By Shannon Salter, CRT Chair

The CRT is open and operating normally during the COVID-19 pandemic.

Our goals are to protect the health and safety of our team and their loved ones, as well as the public, while also doing our best to maintain normal access to the CRT’s dispute resolution services.

Public health authorities continue to advise that the best ways to slow the spread of COVID-19 are through social distancing and frequent handwashing. You can find up-to-date information and advice on the BC Centre for Disease Control website.
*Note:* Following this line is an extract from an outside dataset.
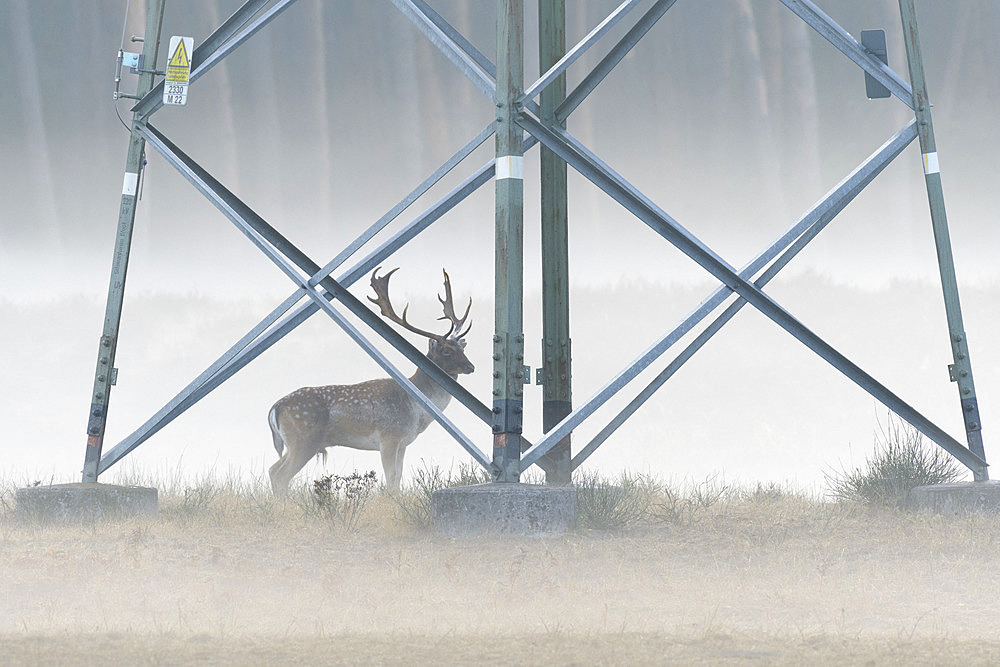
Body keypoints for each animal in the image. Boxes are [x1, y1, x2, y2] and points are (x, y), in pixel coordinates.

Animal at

Consistent with this advice and our goals, see below for the steps we’re taking.

  • What is the CRT doing to protect staff and the public?

    The CRT has always provided service to the public remotely, and staff continue to be available by phone and email.

    The CRT is already primarily a remote workplace, and we have transitioned our remaining non-remote staff to work from home. Remote staff will no longer visit our office or schedule in-person meetings.

    We have also taken steps to accommodate team members who may have childcare or other circumstances as a result of COVID-19.

    We expect that the CRT will continue to operate normally going forward. If this changes, we will provide updates on our website and through our Twitter and Facebook pages.

  • Limitation periods and statutory deadlines

    In July 2020, the Province of British Columbia enacted a provision under the COVID-19 Related Measures Act which said that statutory decision makers, like the CRT, may waive, suspend or extend mandatory time periods.

    This provision was in effect until 90 days after June 30, 2021, which was the date of the end of the state of emergency declared on March 18, 2020.

    The CRT could only waive, suspend or extend mandatory time periods while the provision was in effect.

    IMPORTANT: The provision was repealed as of as of September 29, 2021. The CRT no longer has the authority to waive, suspend or extend mandatory time periods.

    Learn more about Limitations Periods and CRT Rules for deadlines.

    If a party to a CRT dispute is unhappy with the outcome, depending on the circumstances they may be able to ask the Supreme Court to review it, or ask the Provincial Court to re-hear the matter through the notice of objection process. There are deadlines for starting a court proceeding after a CRT decision. These deadlines were suspended on March 26, 2020 due to the COVID-19 pandemic. However, these deadlines resumed effective March 26, 2021.

  • Fee waivers

    Parties with a low income don’t have to pay CRT fees.

    If you can’t afford CRT fees due to a COVID-19 related loss of income, but do not yet fit the fee waiver guidelines, you can contact us with your Dispute Number and the details of your situation. The CRT will decide whether to waive your fees.

Questions?

The CRT is monitoring the COVID-19 situation as it progresses. We will post further updates on this page.